Required work >>
Put every line of the entries, from the start through the line containing "Actual portfolio", into a Markdown table with the columns Row and Line. Skip blank lines and leave out the pictures.
BEGIN Data to process
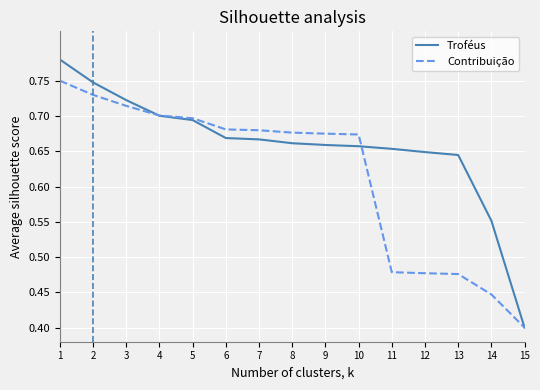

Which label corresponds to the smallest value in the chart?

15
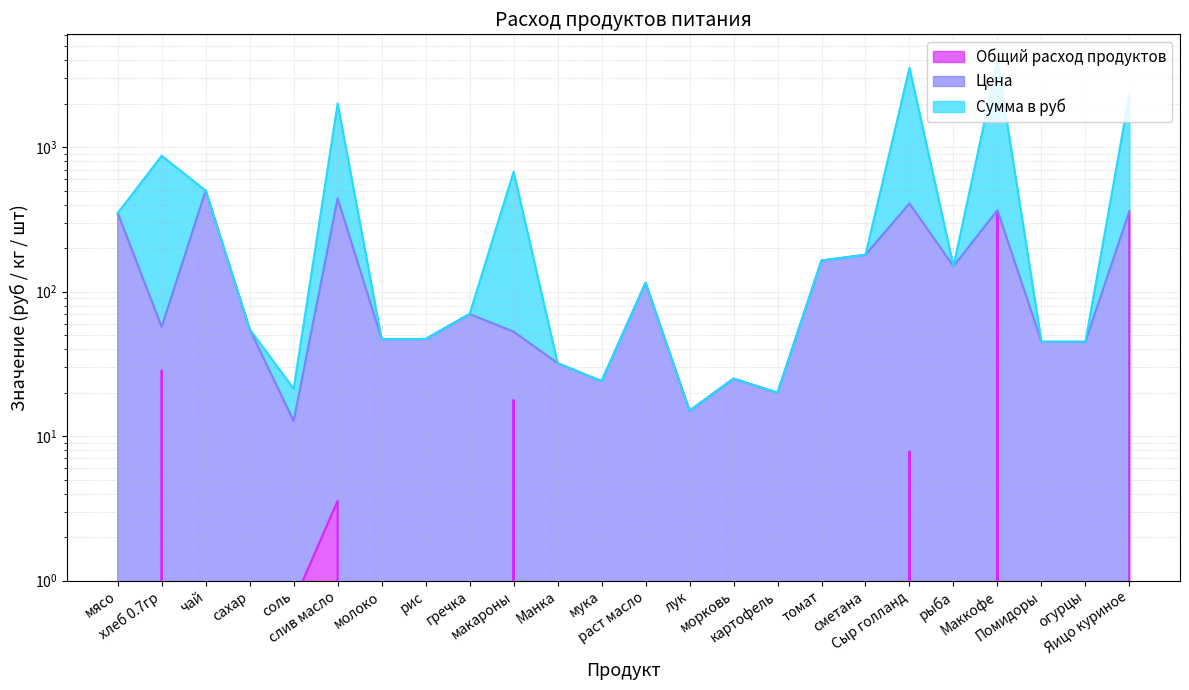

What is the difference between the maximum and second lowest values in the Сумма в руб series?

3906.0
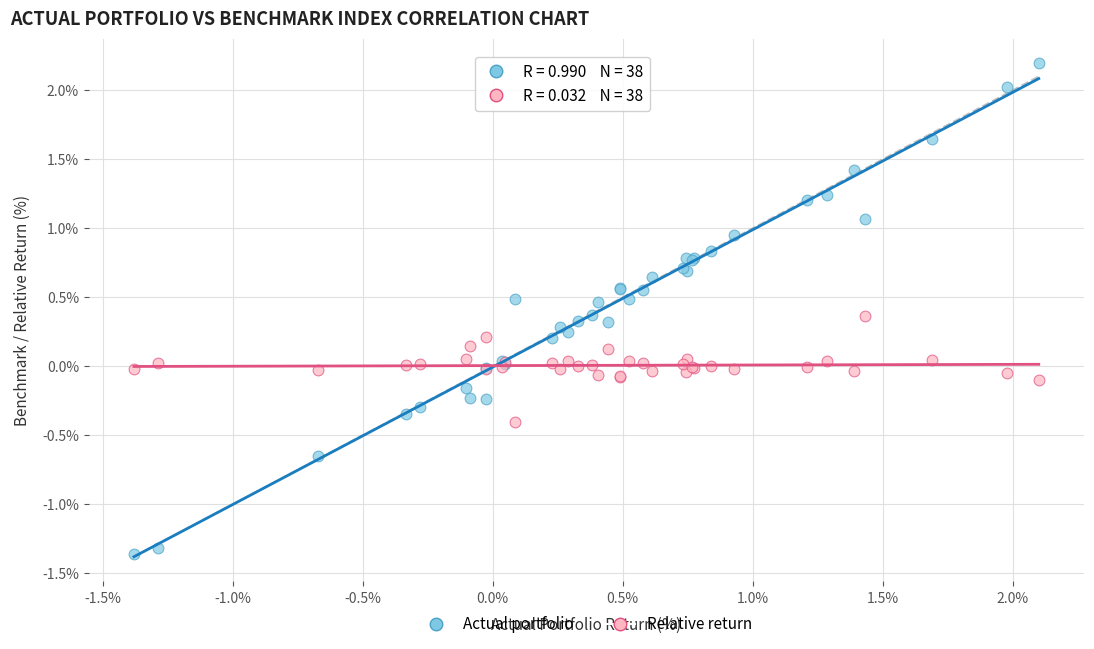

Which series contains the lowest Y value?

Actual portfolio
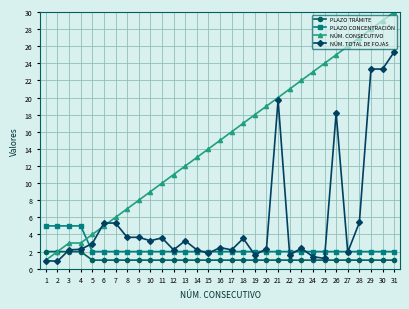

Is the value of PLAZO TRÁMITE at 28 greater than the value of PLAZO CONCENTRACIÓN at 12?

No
END Data to process
Task output >>
| Row | Line |
|---|---|
| 1 | Which label corresponds to the smallest value in the chart? |
| 2 | 15 |
| 3 | What is the difference between the maximum and second lowest values in the Сумма в руб series? |
| 4 | 3906.0 |
| 5 | Which series contains the lowest Y value? |
| 6 | Actual portfolio |